== SOURCE EXTRACT
The President of the Venezuelan National Book Centre, Christhian Valles, said that all expectations for this year’s festival were exceeded. “We didn’t just grow statistically. If we only concentrated on statistics we would be making a mistake. What differentiates Filven from commercial events is the happiness people have had and how they make the space their own,” she continued.

The Children’s Pavilion was reported to be a particularly successful innovation this year. Over 16,000 children visited the great dome and were able to enjoy reading, cinematic projections and educational games. In the Comic Room, youths were able to try their hand at trivia, workshops and karaoke competitions.

Meanwhile, the fair also displayed theatre and dance events, including “Pretty Little Doll”, a theatrical work written by Luis Britto Garcia.

On the final day of events, over 1,000 free copies of Fidel Castro’s “Through all Paths of the Sierra: The Strategic Victory” were distributed. Prizes for prose and poetry were awarded, and special illustrated editions of works on important figures of Venezuela’s history, including independence hero Simon Bolivar, were exhibited.
====
== DATA TO EXAMINE
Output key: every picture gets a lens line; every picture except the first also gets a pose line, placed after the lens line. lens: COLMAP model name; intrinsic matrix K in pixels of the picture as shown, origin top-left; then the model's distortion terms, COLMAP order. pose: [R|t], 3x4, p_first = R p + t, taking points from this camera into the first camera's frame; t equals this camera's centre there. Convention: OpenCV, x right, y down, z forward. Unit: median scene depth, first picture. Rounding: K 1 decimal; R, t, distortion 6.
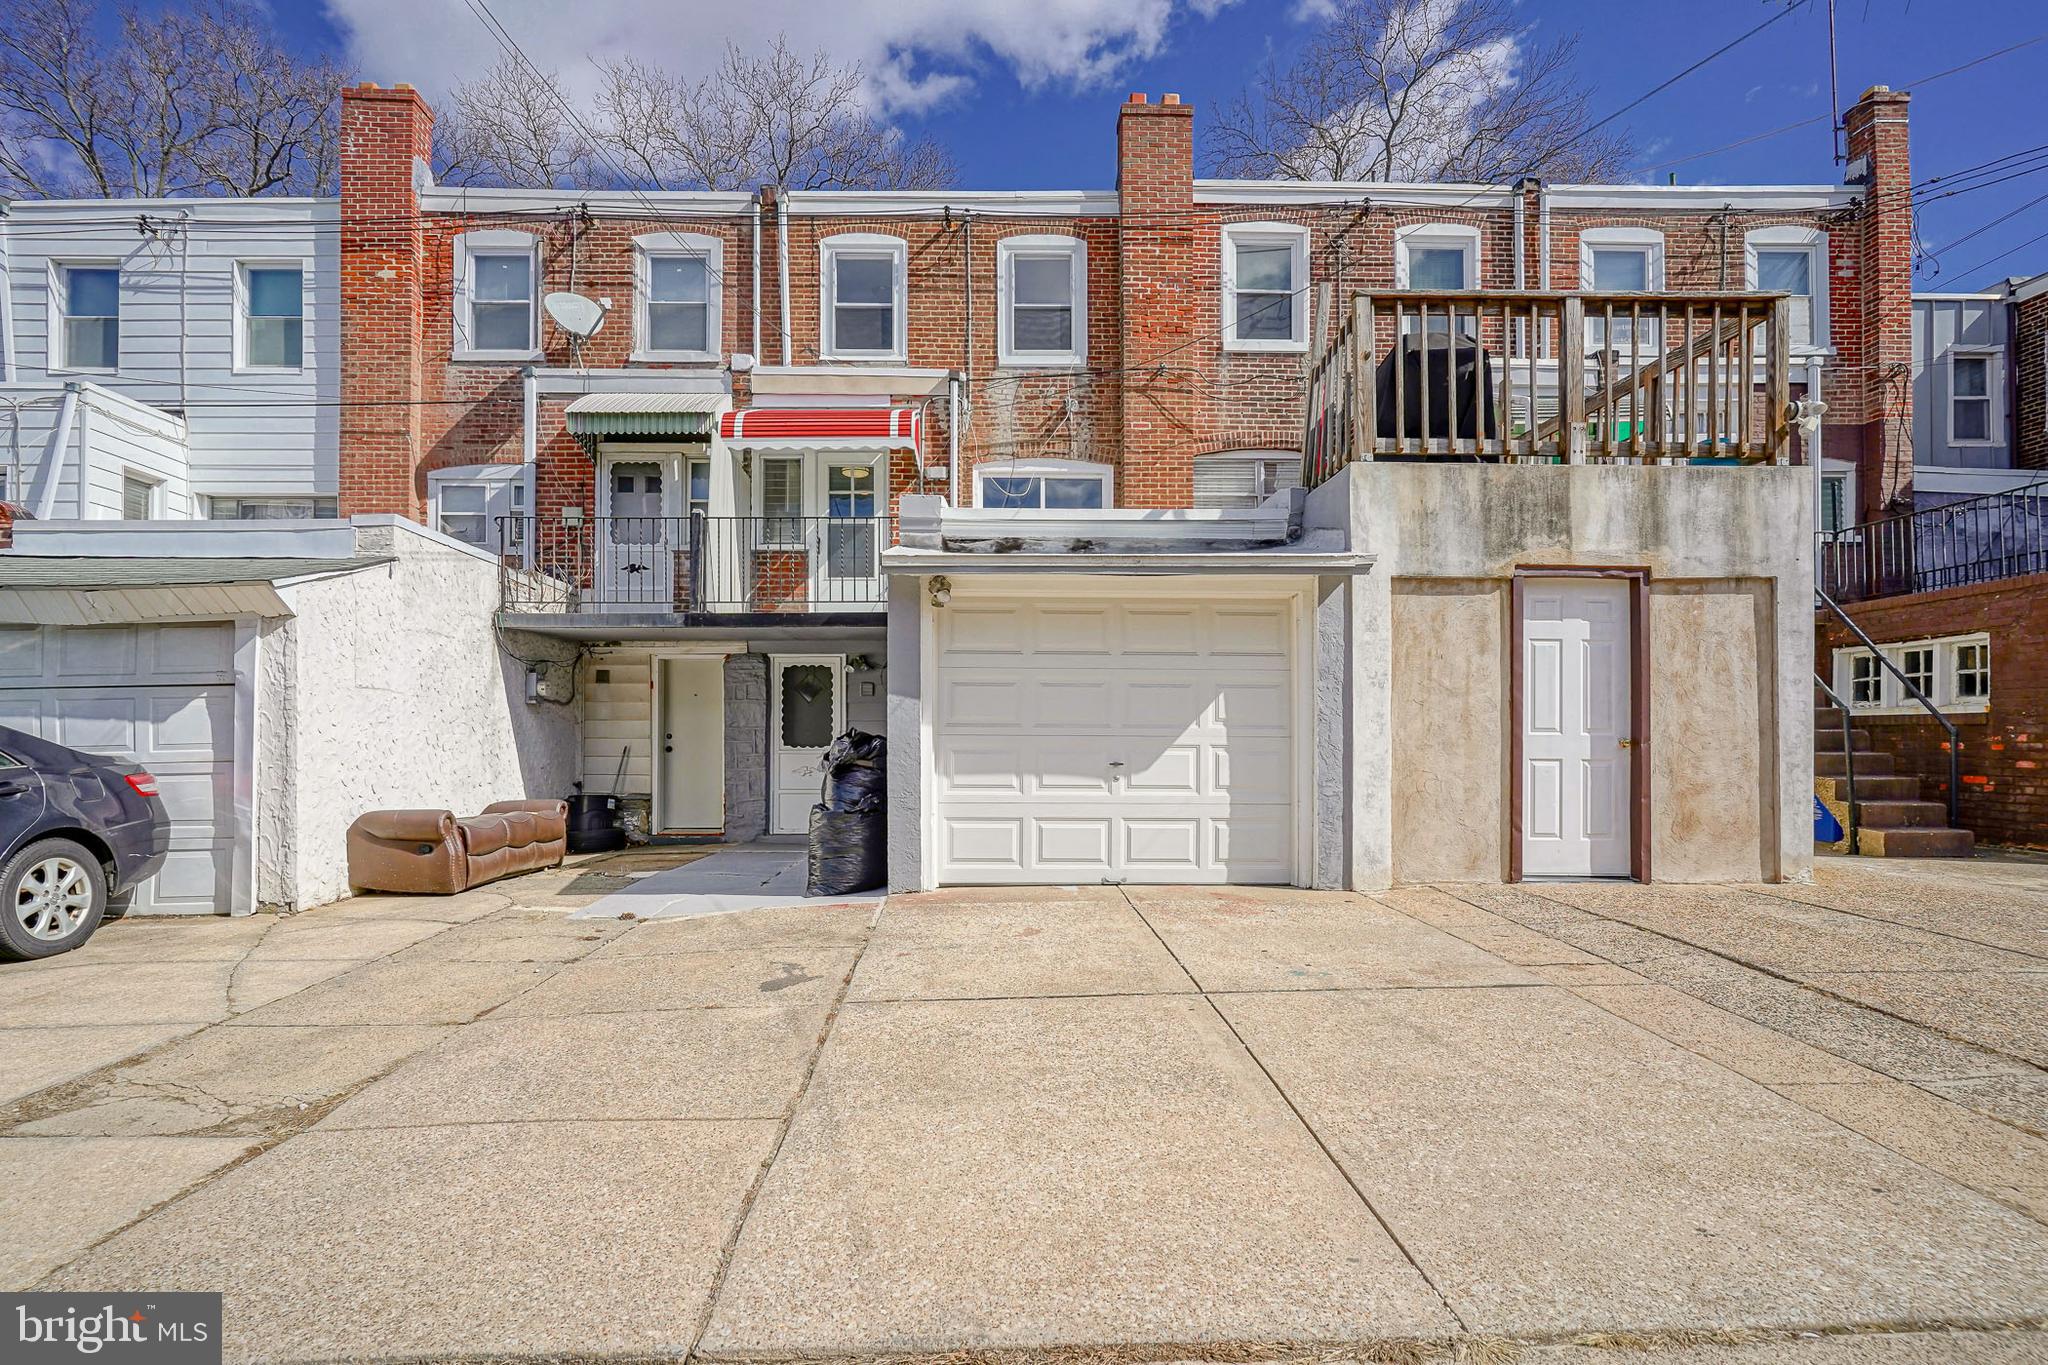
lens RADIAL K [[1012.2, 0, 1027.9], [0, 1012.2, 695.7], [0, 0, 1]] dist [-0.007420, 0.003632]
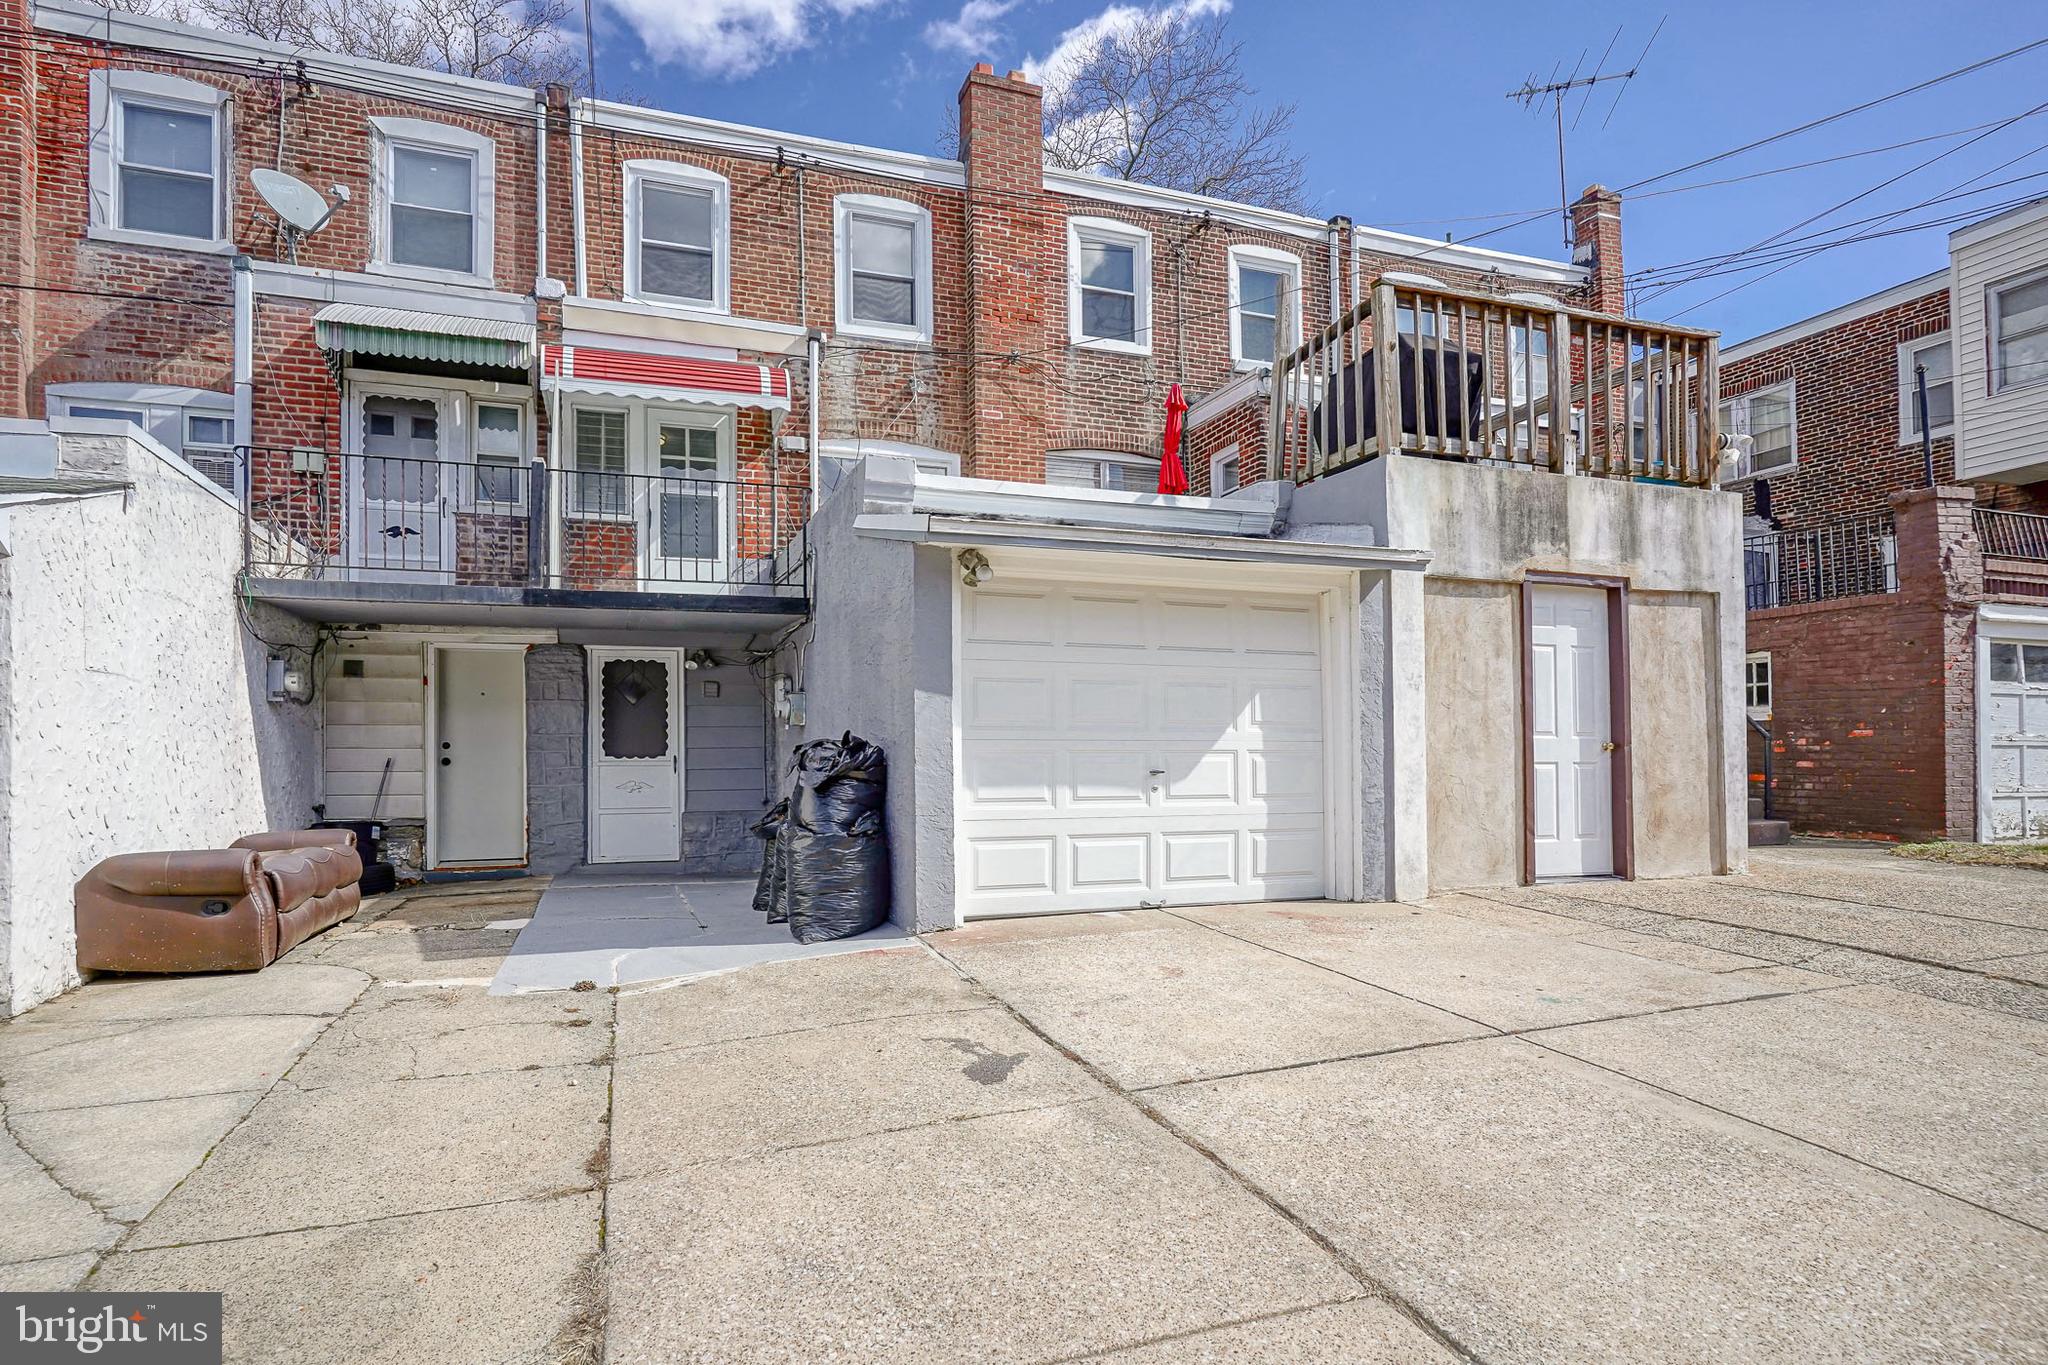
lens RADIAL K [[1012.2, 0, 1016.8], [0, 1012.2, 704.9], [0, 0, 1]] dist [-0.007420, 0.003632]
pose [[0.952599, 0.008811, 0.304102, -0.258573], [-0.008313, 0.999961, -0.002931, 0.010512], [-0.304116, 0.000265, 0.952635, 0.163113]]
====
== DATA TO EXAMINE
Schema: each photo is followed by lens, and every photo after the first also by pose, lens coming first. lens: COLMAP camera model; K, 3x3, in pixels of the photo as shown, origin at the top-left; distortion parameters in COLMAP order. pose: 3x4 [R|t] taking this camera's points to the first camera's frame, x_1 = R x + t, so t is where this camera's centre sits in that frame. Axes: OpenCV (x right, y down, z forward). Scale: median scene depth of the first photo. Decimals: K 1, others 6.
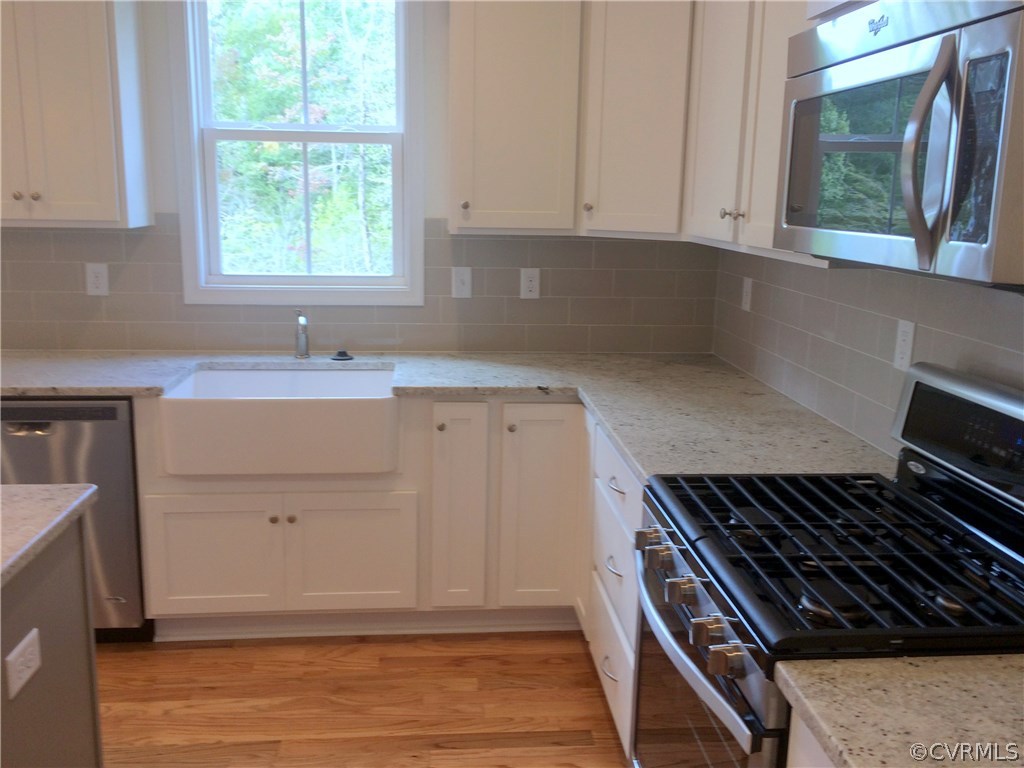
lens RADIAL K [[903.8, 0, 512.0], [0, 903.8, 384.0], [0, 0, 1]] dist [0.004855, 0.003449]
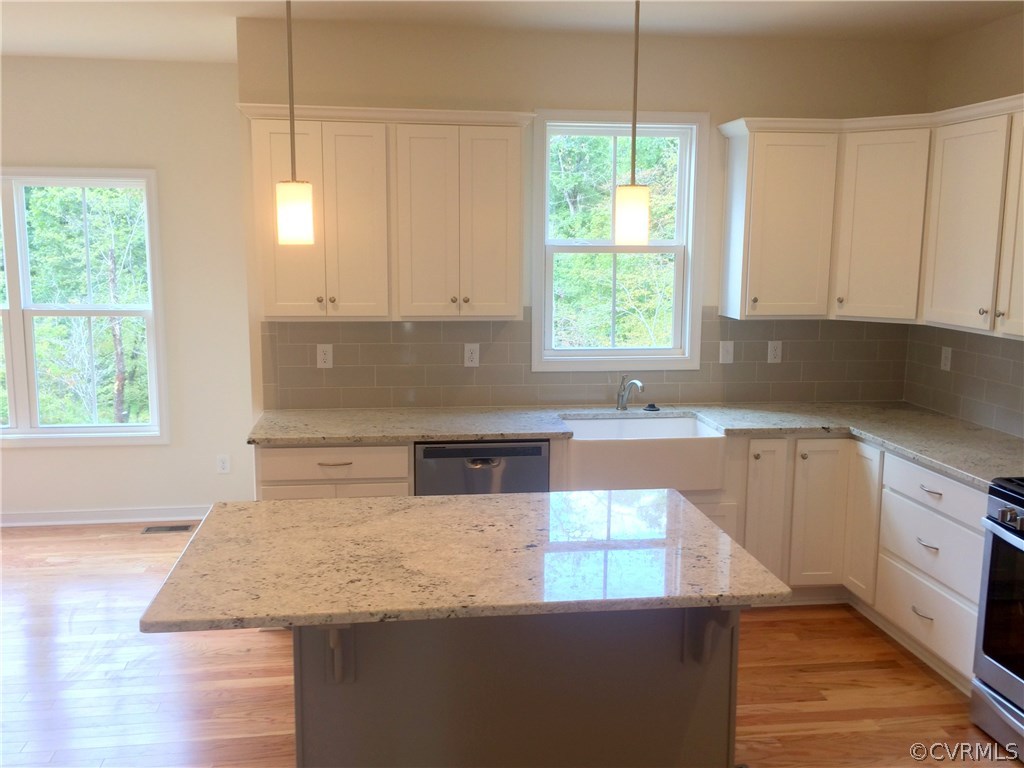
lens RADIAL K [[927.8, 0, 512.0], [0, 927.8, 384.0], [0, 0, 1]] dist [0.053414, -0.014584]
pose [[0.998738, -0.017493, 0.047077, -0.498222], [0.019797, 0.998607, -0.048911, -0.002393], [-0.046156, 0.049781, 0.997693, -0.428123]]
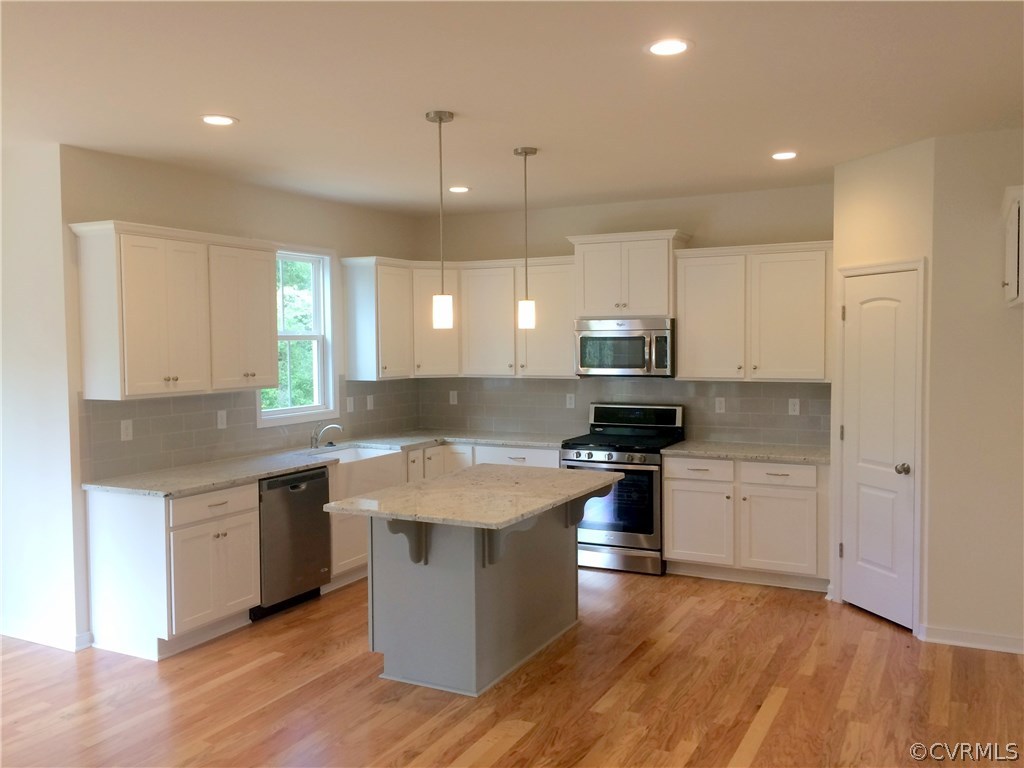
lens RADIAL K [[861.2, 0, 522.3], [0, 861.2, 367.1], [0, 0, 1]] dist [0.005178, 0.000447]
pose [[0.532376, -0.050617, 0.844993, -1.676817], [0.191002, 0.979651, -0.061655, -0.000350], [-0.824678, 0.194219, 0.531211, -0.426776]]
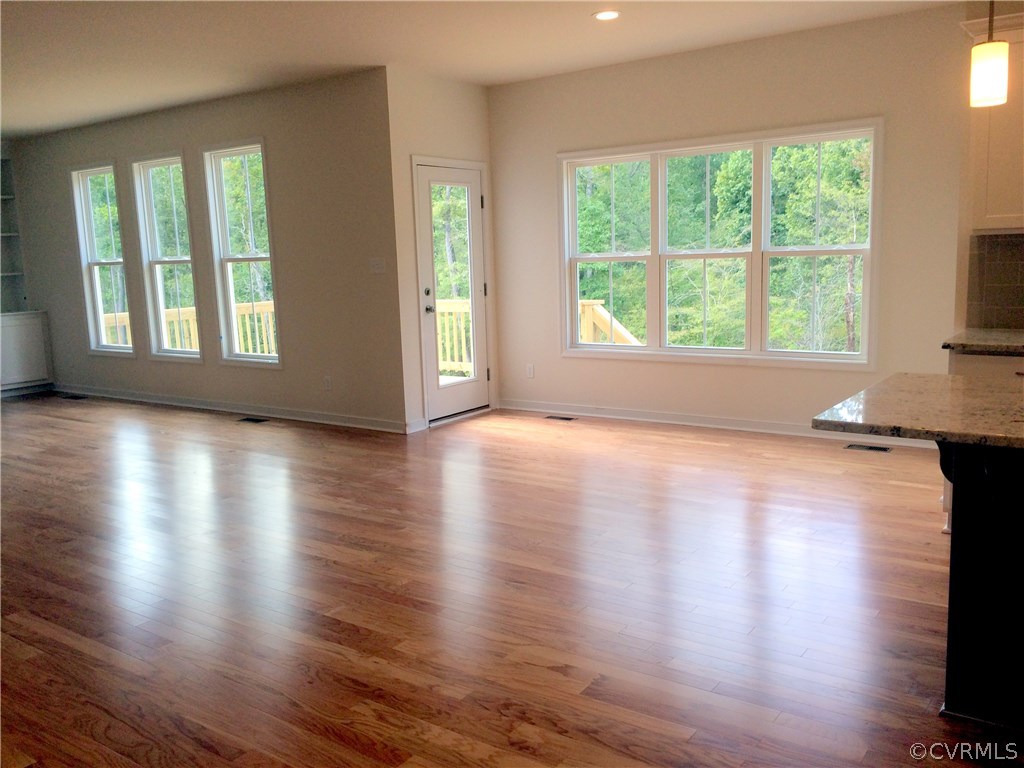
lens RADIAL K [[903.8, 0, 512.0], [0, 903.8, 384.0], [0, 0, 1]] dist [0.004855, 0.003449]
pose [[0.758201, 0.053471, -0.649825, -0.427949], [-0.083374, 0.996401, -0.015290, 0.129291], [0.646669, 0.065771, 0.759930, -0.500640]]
====
== DATA TO EXAMINE
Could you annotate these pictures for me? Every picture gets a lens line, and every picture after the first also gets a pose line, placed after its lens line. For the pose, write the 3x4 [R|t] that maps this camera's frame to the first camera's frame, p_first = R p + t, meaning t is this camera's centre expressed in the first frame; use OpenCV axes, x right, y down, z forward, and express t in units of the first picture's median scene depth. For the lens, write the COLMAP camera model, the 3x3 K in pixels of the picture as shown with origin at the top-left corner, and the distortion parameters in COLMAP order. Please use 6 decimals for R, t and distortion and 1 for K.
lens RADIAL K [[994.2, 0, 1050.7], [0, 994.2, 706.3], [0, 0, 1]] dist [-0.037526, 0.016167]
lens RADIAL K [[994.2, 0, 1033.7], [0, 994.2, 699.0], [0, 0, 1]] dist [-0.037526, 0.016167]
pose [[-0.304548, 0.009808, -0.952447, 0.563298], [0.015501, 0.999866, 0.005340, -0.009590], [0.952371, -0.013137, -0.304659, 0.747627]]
====
WHAT TO DO
**A.** According to the Filven festival report, how many children visited the Children's Pavilion?
**B.** Continue the Filven festival report from its final sentence.

RESULTS
**A.** Over 16,000 children.

**B.**
Filven 2012 ended with an evening concert in which invited speakers and members of the public read out poems by celebrated Uruguayan writer and poet Mario Benedetti (1920 – 2009), before enjoying a night of salsa with the Street Ensemble Group.

Although it has ended in Caracas, the fair will visit cities around the country in April.

Originally organised as the Caracas Book Fair, Filven was launched in 2005, when the Venezuelan government’s Mission Robinson literacy program taught 1,400,000 people to read and the country was designated a “Territory Free of Illiteracy” on 28 October of that year.